Noah Goodwin, a junior in high school in the L.A. suburb of Castaic, started options trading on Robinhood Markets early last year using in his mother’s custodial account. It paid off right away.

He bought $148 worth of Nvidia options on Jan. 20, 2025, the same day shares of the tech giant plunged on news of AI advances by Chinese startup DeepSeek.

Goodwin sold his options later that day.

“I made a $200 profit. My very first trade!” Goodwin said in an interview in November.

Not all his trades have gone his way. In July, he thought he could capitalize on market volatility caused by more uncertainty over tariffs, but he miscalculated.

“I lost a lot of money, like probably like around $600 to $800,” he said. “So, a horrible month for me.”

“For the most part, with only some exceptions, buying the dip has tended to be a very profitable tactic for many retail investors,” said Sosnick. But he cautioned that the strategy had led to retail investors making trading decisions without giving full consideration to the risks and rewards.

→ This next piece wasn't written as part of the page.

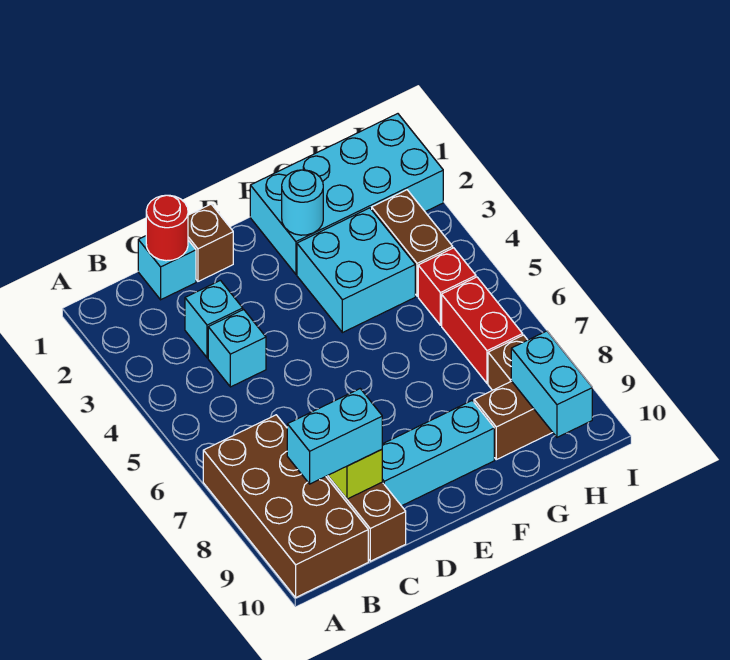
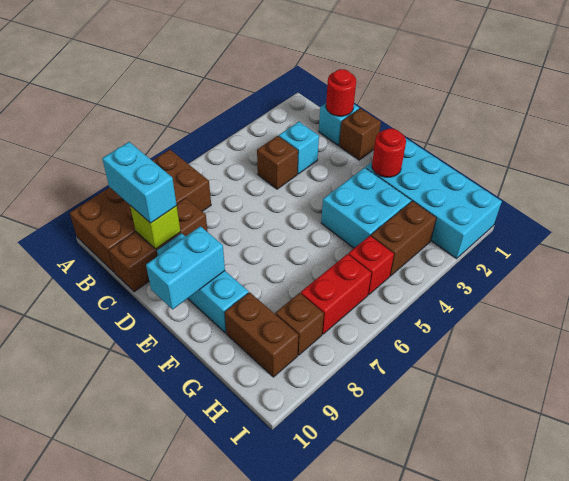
cyan 1x1 brick [208,310,266,387] -> brown 1x1 brick [257,136,298,189]
cyan 1x1 round brick [282,170,323,235] -> red 1x1 round brick [372,129,406,177]
cyan 1x2 brick [511,331,592,437] -> cyan 1x2 brick moved to [146,226,225,309]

“The risk to it is that for many of them it’s become sort of mechanical,” he said.

Balancing short-term and long-term trading

It’s not uncommon for retail investors to strike a balance between higher-risk moves and making trades to build out a long-term investment portfolio.

Andy Hu, a financial analyst in Los Angeles who attended the Schwab event in November, said he had 50% of his investment portfolio in the SPDR S&P 500 ETF Trust, a popular fund that aims to track the performance of the S&P 500.

For his short-term trades, he tends to buy micro-cap stocks, which are very small publicly traded companies that can see big swings in price because of small trading volume.

The approach had his active trading account up by around 20% through the first 11 months of last year, he said.

Hu stopped making trades toward the end of last year when a pullback in big tech companies helped drag the S&P 500 to a monthly loss in December, clouding sentiment on Wall Street.

“I haven’t made a single trade in the last two months,” Hu said.